Durante las Fiestas Navideñas, son muchas las cenas y celebraciones que tienen lugar durante sus más de dos semanas de duración. Por ello, a la hora de elegir el menú de cada una de ellas, Olga Fernández, Wine Advisor y enóloga de Licinia, nos ofrece las claves para elegir el vino que maride con nuestros platos y ofrecer una velada perfecta para disfrutar en compañía de los nuestros.
“A la hora de elegir un vino, la textura, el sabor o la acidez, son algunos de los elementos clave a tener en cuenta para confeccionar nuestros menús que harán las delicias de nuestros invitados” afirma Olga Fernández. Así, los principales sabores de la comida deben quedar reflejados en el vino que se haya escogido. Por ejemplo, las carnes cocinadas al horno armonizan con tintos con sabor más fuerte y en los platos con cocción más compleja que requieren la utilización de salsas necesitan un vino más suave y afrutado.
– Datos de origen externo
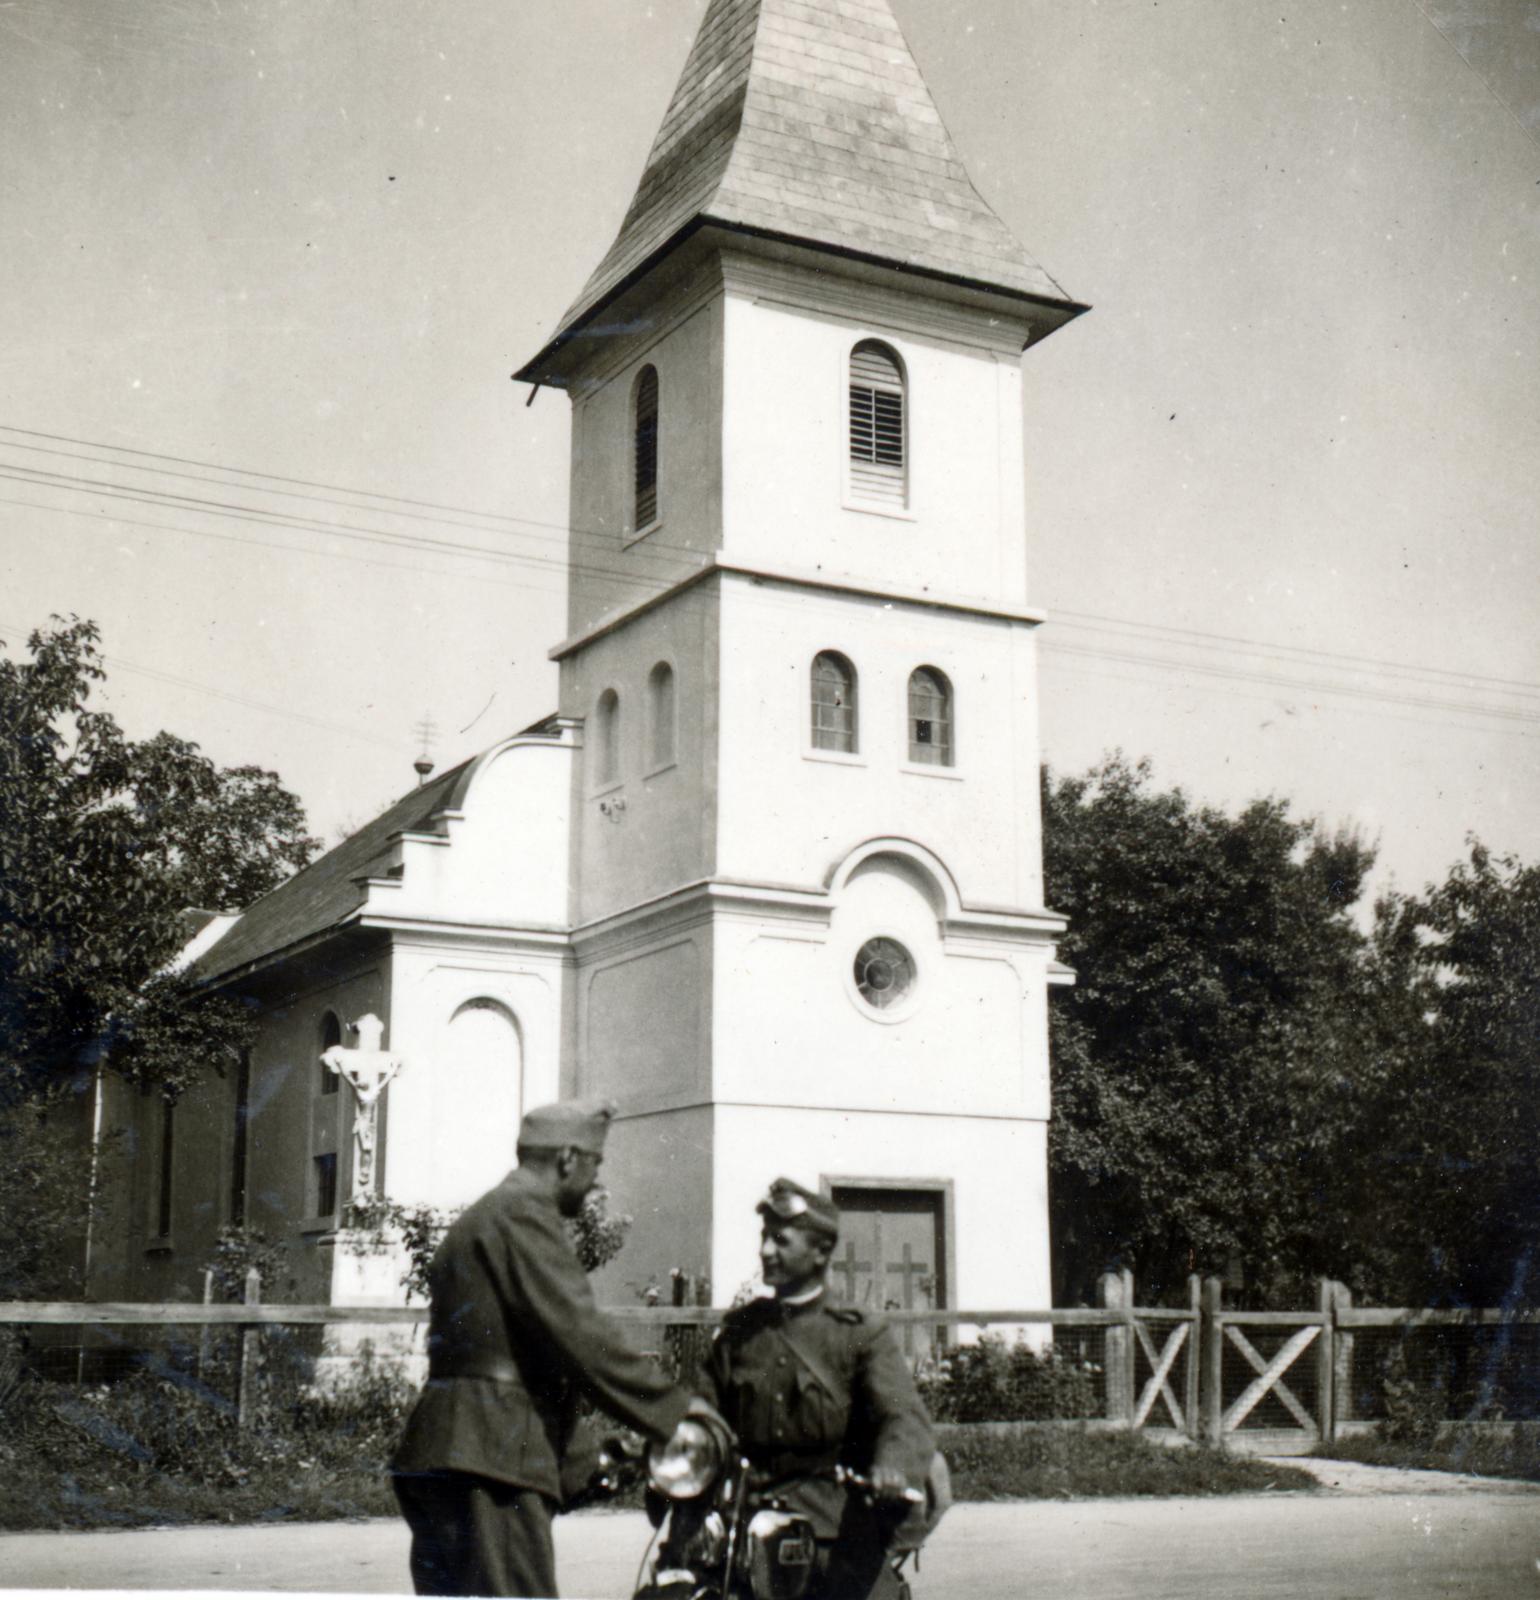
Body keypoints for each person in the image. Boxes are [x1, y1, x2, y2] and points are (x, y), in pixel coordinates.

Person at [391, 1098, 692, 1598]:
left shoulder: (487, 1214)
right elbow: (582, 1338)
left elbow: (520, 1355)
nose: (596, 1180)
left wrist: (588, 1458)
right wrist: (683, 1417)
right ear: (569, 1159)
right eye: (596, 1164)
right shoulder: (525, 1215)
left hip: (451, 1451)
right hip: (494, 1459)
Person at [692, 1179, 936, 1600]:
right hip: (745, 1528)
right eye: (765, 1238)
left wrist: (892, 1466)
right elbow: (699, 1408)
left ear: (820, 1252)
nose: (766, 1250)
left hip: (835, 1532)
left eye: (781, 1240)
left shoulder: (858, 1333)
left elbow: (903, 1416)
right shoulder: (740, 1333)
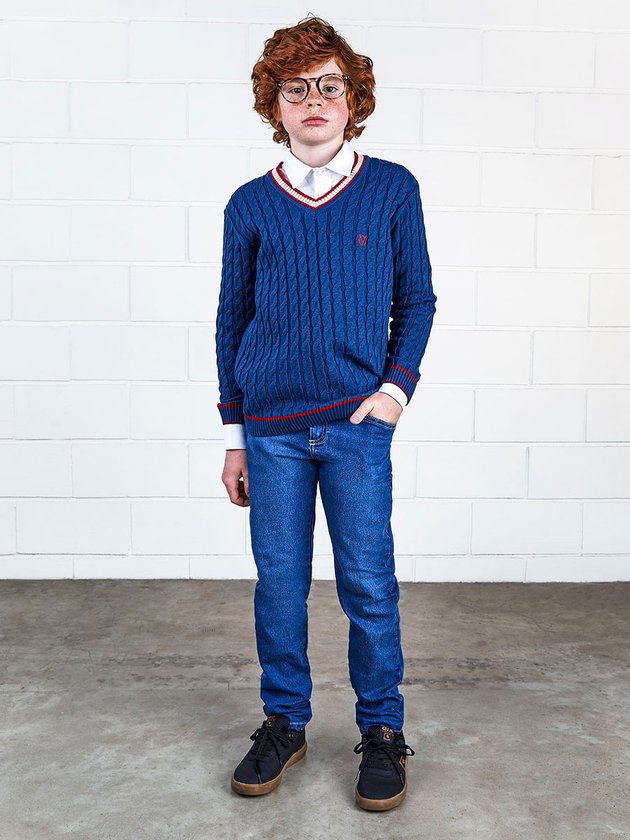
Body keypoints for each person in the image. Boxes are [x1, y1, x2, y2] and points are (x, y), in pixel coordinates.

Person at [215, 15, 437, 811]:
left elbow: (417, 299)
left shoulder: (392, 188)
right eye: (295, 88)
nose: (313, 100)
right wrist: (235, 436)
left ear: (354, 100)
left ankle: (381, 729)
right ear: (274, 106)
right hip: (270, 435)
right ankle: (285, 721)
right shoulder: (250, 205)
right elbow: (231, 320)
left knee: (368, 585)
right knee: (279, 585)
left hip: (354, 430)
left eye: (329, 86)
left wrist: (394, 392)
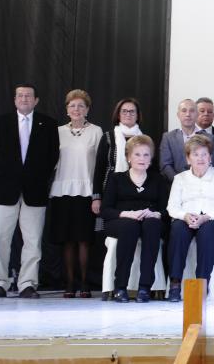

Por otro lado, para contrastar sabores con platos como el pato a la naranja se debe elegir un vino con acidez parecida para no ahogar el sabor del vino y los pescados con textura similar a la de la carne, como el atún, resultan ideales acompañados de un tinto ligero puesto que su textura ahoga el sabor de la mayoría de los vinos blancos. En este sentido, platos típicos navideños como besugo a la madrileña, pavo asado de Navidad con nísperos y castañas y cochinillo asado son perfectos para maridar con tintos jóvenes pero profundos, refinados y con largo recorrido en la boca.
Además de ser el complemento perfecto para nuestros platos, los vinos requieren una serie de cuidados como premisas para ser servidos en las condiciones ideales para su disfrute. De este modo, cuidar la temperatura del vino, abrir la botella alguna hora antes si se tratase de un vino cerrado y decidir si el vino debe decantarse o no, son las calves para disfrutar de las mejores veladas.
Además de esto, cada vino exige un tipo de copa: el vino tinto debe servirse en copas anchas de gran cavidad y sólo se llena hasta ¼ o ½ de su capacidad dependiendo tipo de copa y gustos del consumidor. El vino blanco por el contrario, se sirve en una copa más pequeña y estrecha debido a su necesidad de mantenerse frio.